# Review Text Scraping

In this notebook, I use requests and BeautifulSoup to programmatically scrape page URLs, car statistics, and car reviews. I create a csv named `cars.csv` containing the car statistics and create text files containing the car reviews.

## Importing modules

In [2]:
from requests import get
import re
import time
import csv
from bs4 import BeautifulSoup
from more_itertools import unique_everseen

## Getting Car Stats and Reviews from Motortrend

In [80]:
response = get('http://www.motortrend.com/cars/')
soup = BeautifulSoup(response.text, 'html.parser')
make_urls = [item.a.attrs.get('href') for item in [item for item in soup.find_all('li', class_='item-container')] if 'cars' in item.a.attrs.get('href')]

In [17]:
%%time
full_model_list = []
for url in make_urls:
    make = url
    response = get(make)
    soup = BeautifulSoup(response.text, 'html.parser')
    model_list = []
    for griditem in soup.find_all('section',  class_='browse-vehicle-results body-style-container hub-make'):
        for item in griditem.find_all('a'):
            model_list.append(item.attrs.get('href'))
    time.sleep(0.5)
    full_model_list.append(list(set(model_list)))

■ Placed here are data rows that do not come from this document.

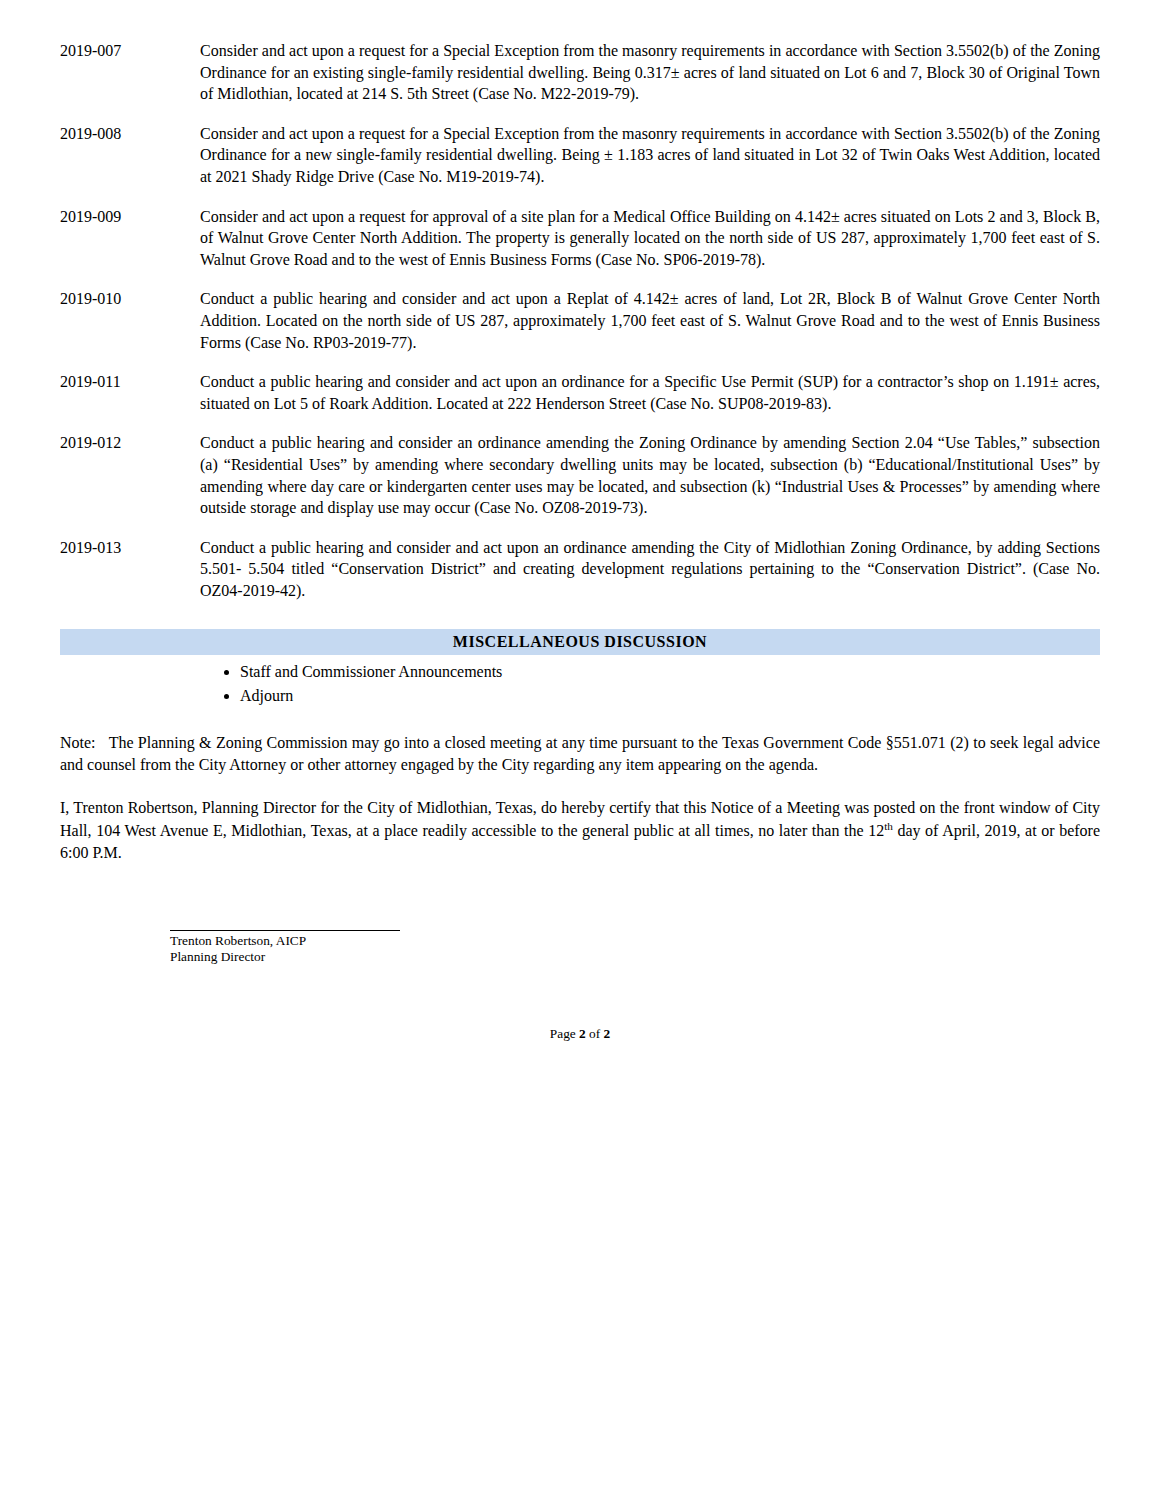2019-007
Consider and act upon a request for a Special Exception from the masonry requirements in accordance with Section 3.5502(b) of the Zoning Ordinance for an existing single-family residential dwelling. Being 0.317± acres of land situated on Lot 6 and 7, Block 30 of Original Town of Midlothian, located at 214 S. 5th Street (Case No. M22-2019-79).
2019-008
Consider and act upon a request for a Special Exception from the masonry requirements in accordance with Section 3.5502(b) of the Zoning Ordinance for a new single-family residential dwelling. Being ± 1.183 acres of land situated in Lot 32 of Twin Oaks West Addition, located at 2021 Shady Ridge Drive (Case No. M19-2019-74).
2019-009
Consider and act upon a request for approval of a site plan for a Medical Office Building on 4.142± acres situated on Lots 2 and 3, Block B, of Walnut Grove Center North Addition. The property is generally located on the north side of US 287, approximately 1,700 feet east of S. Walnut Grove Road and to the west of Ennis Business Forms (Case No. SP06-2019-78).
2019-010
Conduct a public hearing and consider and act upon a Replat of 4.142± acres of land, Lot 2R, Block B of Walnut Grove Center North Addition. Located on the north side of US 287, approximately 1,700 feet east of S. Walnut Grove Road and to the west of Ennis Business Forms (Case No. RP03-2019-77).
2019-011
Conduct a public hearing and consider and act upon an ordinance for a Specific Use Permit (SUP) for a contractor’s shop on 1.191± acres, situated on Lot 5 of Roark Addition. Located at 222 Henderson Street (Case No. SUP08-2019-83).
2019-012
Conduct a public hearing and consider an ordinance amending the Zoning Ordinance by amending Section 2.04 “Use Tables,” subsection (a) “Residential Uses” by amending where secondary dwelling units may be located, subsection (b) “Educational/Institutional Uses” by amending where day care or kindergarten center uses may be located, and subsection (k) “Industrial Uses & Processes” by amending where outside storage and display use may occur (Case No. OZ08-2019-73).
2019-013
Conduct a public hearing and consider and act upon an ordinance amending the City of Midlothian Zoning Ordinance, by adding Sections 5.501- 5.504 titled “Conservation District” and creating development regulations pertaining to the “Conservation District”. (Case No. OZ04-2019-42).
MISCELLANEOUS DISCUSSION
Staff and Commissioner Announcements
Adjourn
Note: The Planning & Zoning Commission may go into a closed meeting at any time pursuant to the Texas Government Code §551.071 (2) to seek legal advice and counsel from the City Attorney or other attorney engaged by the City regarding any item appearing on the agenda.
I, Trenton Robertson, Planning Director for the City of Midlothian, Texas, do hereby certify that this Notice of a Meeting was posted on the front window of City Hall, 104 West Avenue E, Midlothian, Texas, at a place readily accessible to the general public at all times, no later than the 12th day of April, 2019, at or before 6:00 P.M.
Trenton Robertson, AICP
Planning Director
Page 2 of 2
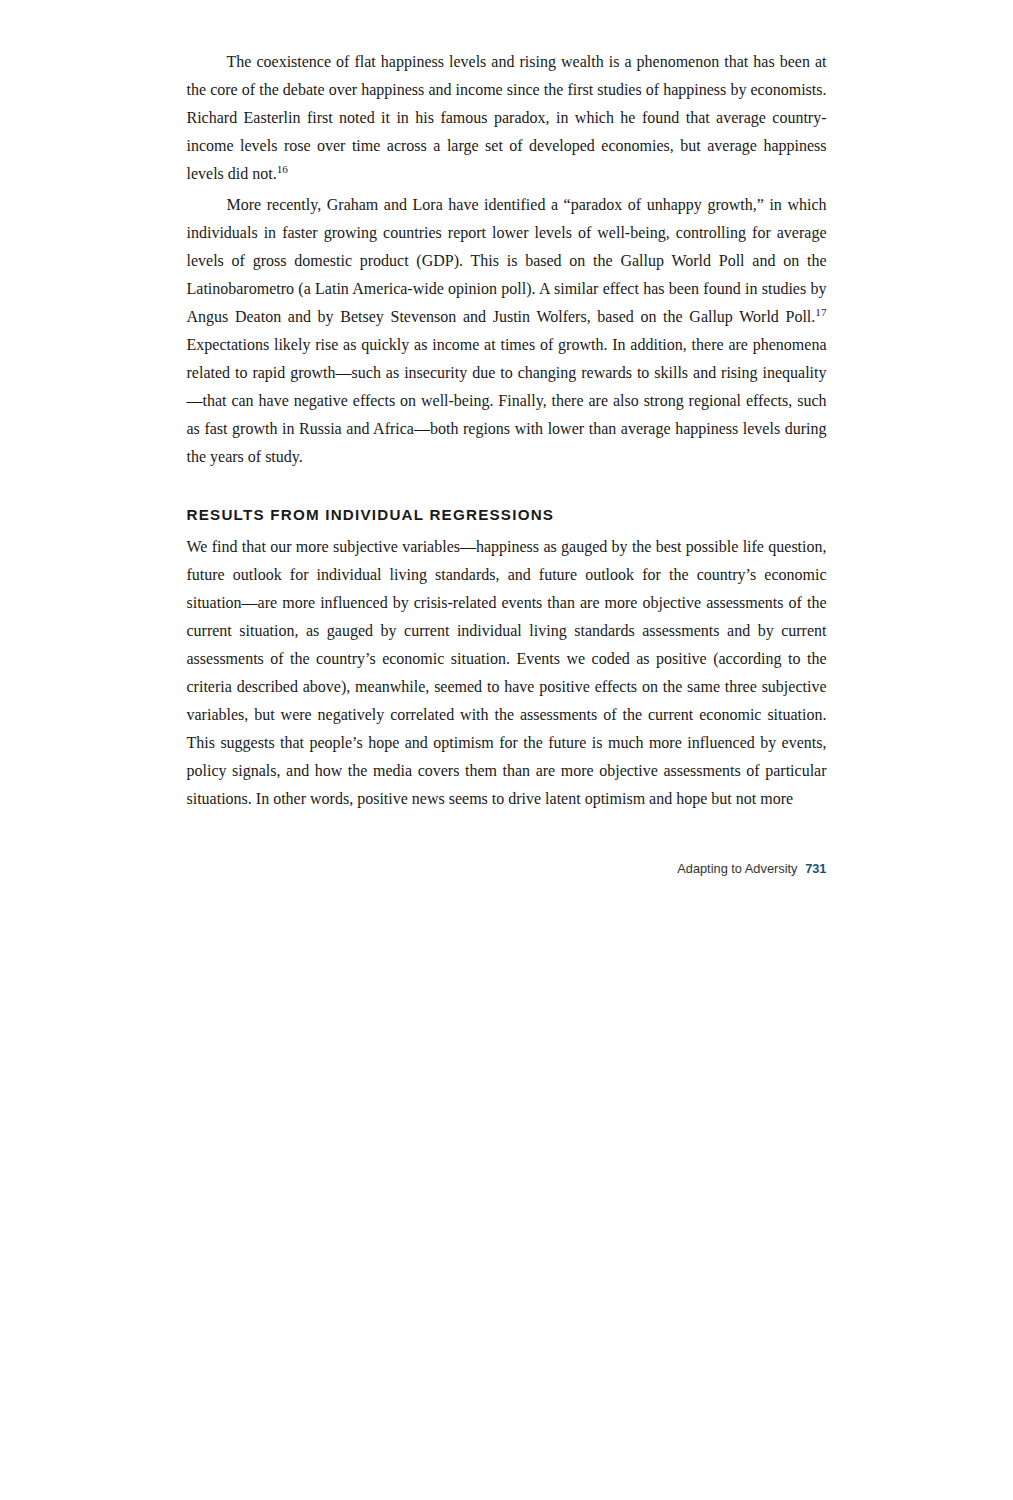The coexistence of flat happiness levels and rising wealth is a phenomenon that has been at the core of the debate over happiness and income since the first studies of happiness by economists. Richard Easterlin first noted it in his famous paradox, in which he found that average country-income levels rose over time across a large set of developed economies, but average happiness levels did not.16
More recently, Graham and Lora have identified a “paradox of unhappy growth,” in which individuals in faster growing countries report lower levels of well-being, controlling for average levels of gross domestic product (GDP). This is based on the Gallup World Poll and on the Latinobarometro (a Latin America-wide opinion poll). A similar effect has been found in studies by Angus Deaton and by Betsey Stevenson and Justin Wolfers, based on the Gallup World Poll.17 Expectations likely rise as quickly as income at times of growth. In addition, there are phenomena related to rapid growth—such as insecurity due to changing rewards to skills and rising inequality—that can have negative effects on well-being. Finally, there are also strong regional effects, such as fast growth in Russia and Africa—both regions with lower than average happiness levels during the years of study.
Results from Individual Regressions
We find that our more subjective variables—happiness as gauged by the best possible life question, future outlook for individual living standards, and future outlook for the country’s economic situation—are more influenced by crisis-related events than are more objective assessments of the current situation, as gauged by current individual living standards assessments and by current assessments of the country’s economic situation. Events we coded as positive (according to the criteria described above), meanwhile, seemed to have positive effects on the same three subjective variables, but were negatively correlated with the assessments of the current economic situation. This suggests that people’s hope and optimism for the future is much more influenced by events, policy signals, and how the media covers them than are more objective assessments of particular situations. In other words, positive news seems to drive latent optimism and hope but not more
Adapting to Adversity731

CPU times: user 14.4 s, sys: 48 ms, total: 14.4 s
Wall time: 1min 56s


**I'm only interested in reviews for cars from MY (Model Year) 2018, so I modify the model list urls as follows:**

In [338]:
model_urls = [item+('2018') for sublist in full_model_list[:-18] for item in sublist]

In [534]:
def car_scraper(urls):
    
    with open('../data/cars.csv', 'w', newline='') as csvfile:
        writer = csv.writer(csvfile, delimiter=',',)
        writer.writerow(['year/make/model', 'price', 'value', 'engine', 'trans', 'trim', 'group', 'horsepower', 'mpg'])
                        
        for url in urls:
            yearmakemodel = []
            specs = []
            response = get(url)
            soup = BeautifulSoup(response.text, 'html.parser')
            for item in soup.find_all('h1', attrs={'itemprop': 'name'}): #get the car year, model, and make
                yearmakemodel.append(item.text.replace('\n','').replace('\t', ''))
            for item in soup.find_all('section', attrs={'id': 'overview'}): #get the specs
                   for item in item.find_all('div', class_='value'):
                        specs.append(item.text.replace('\n', '').replace('\t', ''))
            writer.writerow(yearmakemodel + specs)
            time.sleep(1)

In [536]:
%%time
car_scraper(model_urls)

CPU times: user 3min 16s, sys: 940 ms, total: 3min 17s
Wall time: 20min 24s


In [584]:
def review_scraper(urls):
    reviews = []
    with open('../reviews/motortrend_reviews.txt', 'w', newline='') as file:
        for url in urls:
            response = get(url)
            soup = BeautifulSoup(response.text, 'html.parser')
            review_text=[]
            #get the review text
            for item in soup.find_all('div', class_='entry-content'):
                for text in item.find_all('p'):
                    file.write('\n')
                    file.write(str(text))
                    file.write('\n')
            time.sleep(1)

In [586]:
%%time
review_scraper(model_urls)

CPU times: user 3min, sys: 840 ms, total: 3min
Wall time: 17min 2s


##  Edmunds

In [588]:
model = 'http://www.edmunds.com/acura'
response = get(model)
soup = BeautifulSoup(response.text, 'html.parser')

In [580]:
edmunds_makes = [item.replace('http://www.motortrend.com/cars', 'http://www.edmunds.com') for item in make_urls]

In [605]:
abc = [item.a.attrs.get('href') for item in soup.find_all('div', class_='card-container')]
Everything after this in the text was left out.